Barolo Bussia 2016 – 14,5% – @@@@@
La Bussia di Parusso nasce dalla vinificazione separata e poi dal successivo blend dei vini provenienti da due vigneti appartenenti a questo cru molto esteso e con caratteristiche differenti al suo interno: Rocche, situato a sud/sud-est, e Munie che invece si trova a sud/ovest, entrambi composti da terreni arenari con marne bianche e strisce di sabbia. E non c’è che dire, questa è una bellissima interpretazione, che ben sintetizza al suo interno sia i pregi dell’annata – equilibrata, ricca e matura – che quello che si porta in dote questo vero e proprio grand cru. Il naso colpisce per complessità, composita e intrigante, con un susseguirsi di note di violette appassite, cacao, menta e un frutto maturo e fine. Ottima la gestione delle note del rovere che già ora si fondono sia al naso che al palato e non sono mai preponderanti. Il tannino si mastica, è terroso, ricco e di grana fine ed equilibrata. Un gran bella prestazione per un vino che ambisce a sfidare a lungo il tempo.

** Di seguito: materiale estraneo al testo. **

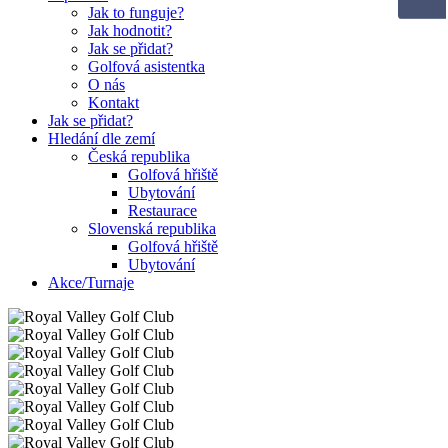
Jak to funguje?
Jak hodnotit?
Jak se přidat?
Golfová asistentka
O nás
Kontakt
Jak se přidat?
Hledání dle zemí
Česká republika
Golfová hřiště
Ubytování
Restaurace
Slovenská republika
Golfová hřiště
Ubytování
Akce/Turnaje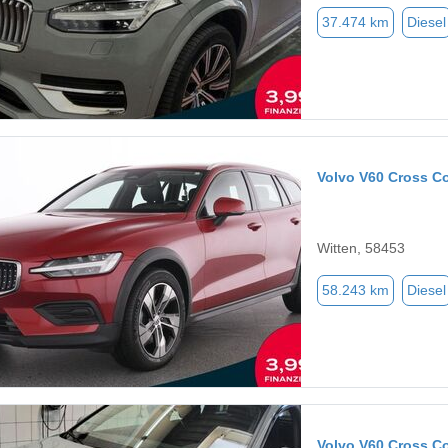
37.474 km
Diesel
Volvo V60 Cross C
Witten, 58453
58.243 km
Diesel
Volvo V60 Cross C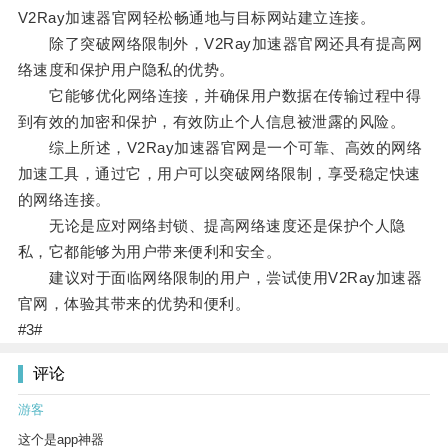
V2Ray加速器官网轻松畅通地与目标网站建立连接。
除了突破网络限制外，V2Ray加速器官网还具有提高网
络速度和保护用户隐私的优势。
它能够优化网络连接，并确保用户数据在传输过程中得
到有效的加密和保护，有效防止个人信息被泄露的风险。
综上所述，V2Ray加速器官网是一个可靠、高效的网络
加速工具，通过它，用户可以突破网络限制，享受稳定快速
的网络连接。
无论是应对网络封锁、提高网络速度还是保护个人隐
私，它都能够为用户带来便利和安全。
建议对于面临网络限制的用户，尝试使用V2Ray加速器
官网，体验其带来的优势和便利。
#3#
评论
游客
这个是app神器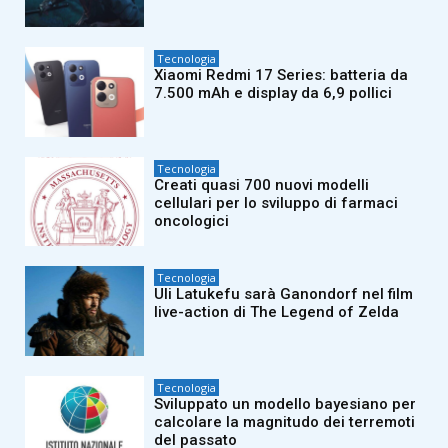
Tecnologia
Xiaomi Redmi 17 Series: batteria da
7.500 mAh e display da 6,9 pollici
Tecnologia
Creati quasi 700 nuovi modelli
cellulari per lo sviluppo di farmaci
oncologici
Tecnologia
Uli Latukefu sarà Ganondorf nel film
live-action di The Legend of Zelda
Tecnologia
Sviluppato un modello bayesiano per
calcolare la magnitudo dei terremoti
del passato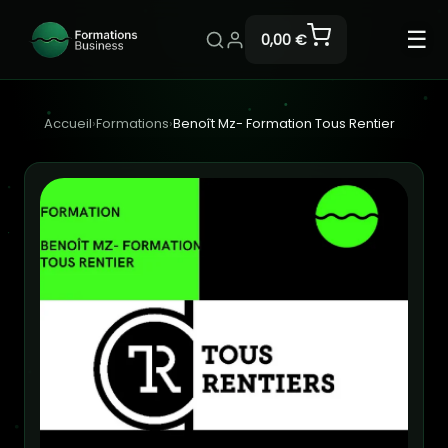
☰
0,00 €
Accueil
›
Formations
›
Benoît Mz- Formation Tous Rentier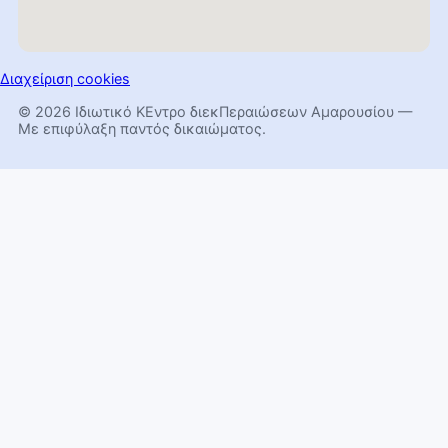
Διαχείριση cookies
© 2026 Ιδιωτικό ΚΕντρο διεκΠεραιώσεων Αμαρουσίου —
Με επιφύλαξη παντός δικαιώματος.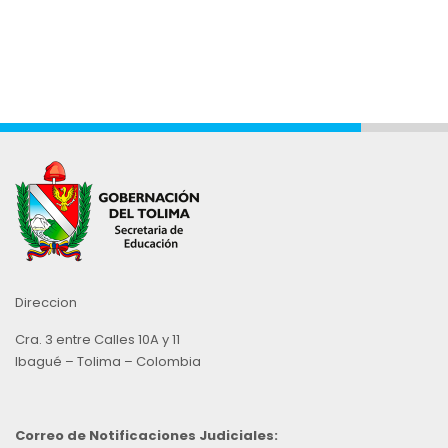
Direccion
Cra. 3 entre Calles 10A y 11
Ibagué – Tolima – Colombia
Correo de Notificaciones Judiciales: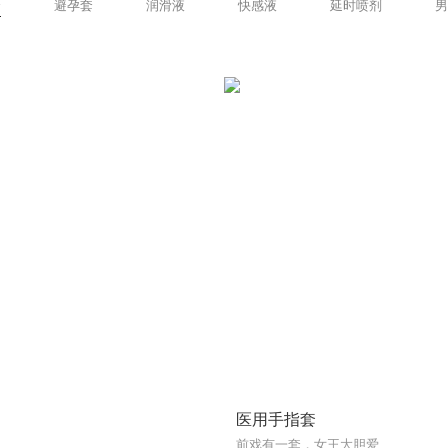
套
避孕套
润滑液
快感液
延时喷剂
男
医用手指套
前戏有一套，女王大胆爱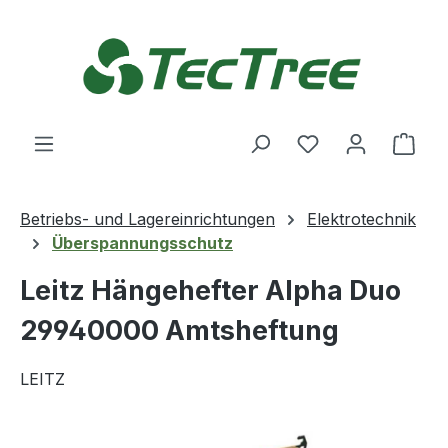
Zum Hauptinhalt springen
Du hast 0 Produ
Ware
Betriebs- und Lagereinrichtungen
Elektrotechnik
Überspannungsschutz
Leitz Hängehefter Alpha Duo
29940000 Amtsheftung
LEITZ
Bildergalerie überspringen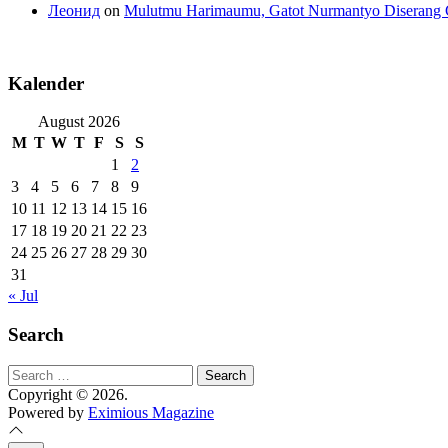
Леонид
on
Mulutmu Harimaumu, Gatot Nurmantyo Diserang 
Kalender
August 2026
M
T
W
T
F
S
S
1
2
3
4
5
6
7
8
9
10
11
12
13
14
15
16
17
18
19
20
21
22
23
24
25
26
27
28
29
30
31
« Jul
Search
Search
for:
Copyright © 2026.
Powered by
Eximious Magazine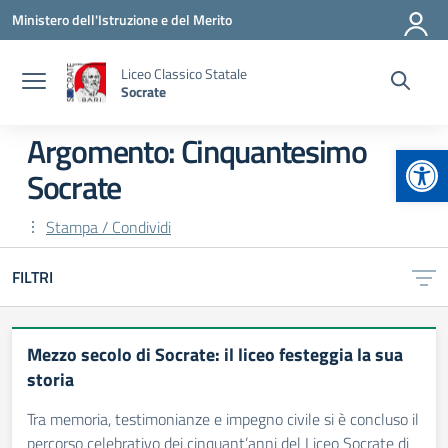
Vai ai contenuti
Vai al menu di navigazione
Vai al footer
Ministero dell'Istruzione e del Merito
Liceo Classico Statale
Socrate
Argomento: Cinquantesimo
Apr
Socrate
Stampa / Condividi
FILTRI
Mezzo secolo di Socrate: il liceo festeggia la sua
storia
Tra memoria, testimonianze e impegno civile si è concluso il
percorso celebrativo dei cinquant’anni del Liceo Socrate di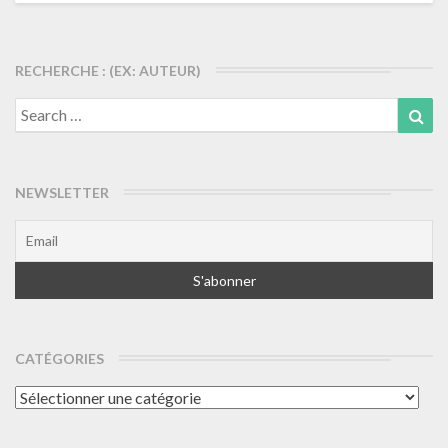
articles
RECHERCHE : (EX: AUTEUR)
Search
Sea
for:
NEWSLETTER
CATÉGORIES
Catégories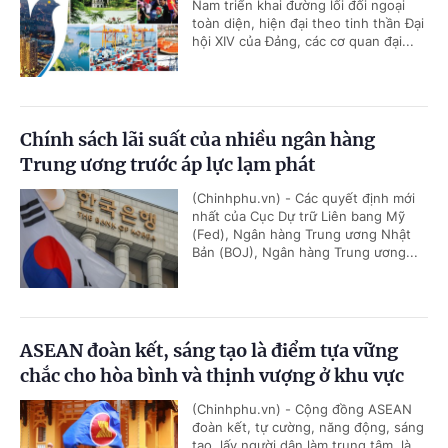
Nam triển khai đường lối đối ngoại
toàn diện, hiện đại theo tinh thần Đại
hội XIV của Đảng, các cơ quan đại...
Chính sách lãi suất của nhiều ngân hàng
Trung ương trước áp lực lạm phát
(Chinhphu.vn) - Các quyết định mới
nhất của Cục Dự trữ Liên bang Mỹ
(Fed), Ngân hàng Trung ương Nhật
Bản (BOJ), Ngân hàng Trung ương...
ASEAN đoàn kết, sáng tạo là điểm tựa vững
chắc cho hòa bình và thịnh vượng ở khu vực
(Chinhphu.vn) - Cộng đồng ASEAN
đoàn kết, tự cường, năng động, sáng
tạo, lấy người dân làm trung tâm, là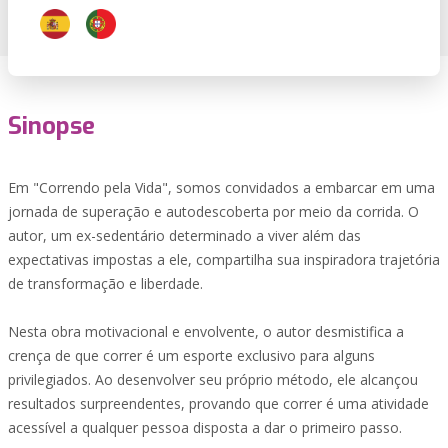
Sinopse
Em "Correndo pela Vida", somos convidados a embarcar em uma
jornada de superação e autodescoberta por meio da corrida. O
autor, um ex-sedentário determinado a viver além das
expectativas impostas a ele, compartilha sua inspiradora trajetória
de transformação e liberdade.
Nesta obra motivacional e envolvente, o autor desmistifica a
crença de que correr é um esporte exclusivo para alguns
privilegiados. Ao desenvolver seu próprio método, ele alcançou
resultados surpreendentes, provando que correr é uma atividade
acessível a qualquer pessoa disposta a dar o primeiro passo.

Parusso Metodo Classico Brut 2015, 11,5% – @@@@
Un bellissimo e affascinate color rosa, un naso fragrante di fragoline di bosco e pompelmo. Un nebbiolo per un Metodo Classico non è più una novità assoluta, eppure ha sempre il piacevole potere di stupire. Questa interpretazione di Parusso conferma la sua voglia di sperimentare, che in questo caso si mostra con l’uso di mosto concentrato da uve appassite di nebbiolo per la seconda rifermentazione in bottiglia. Dopo 36 mesi di riposo sui lieviti e un ulteriore anno in cantina dopo il dégorgement e l’aggiunta di liqueur con Barolo più vecchio, nasce uno spumante di bella beva, ma al tempo stesso carattere e struttura. Vivace nell’acidità così come nella sapidità, chiude con rimandi alla dolcezza dei piccoli frutti con il quale si era aperto nel bicchiere.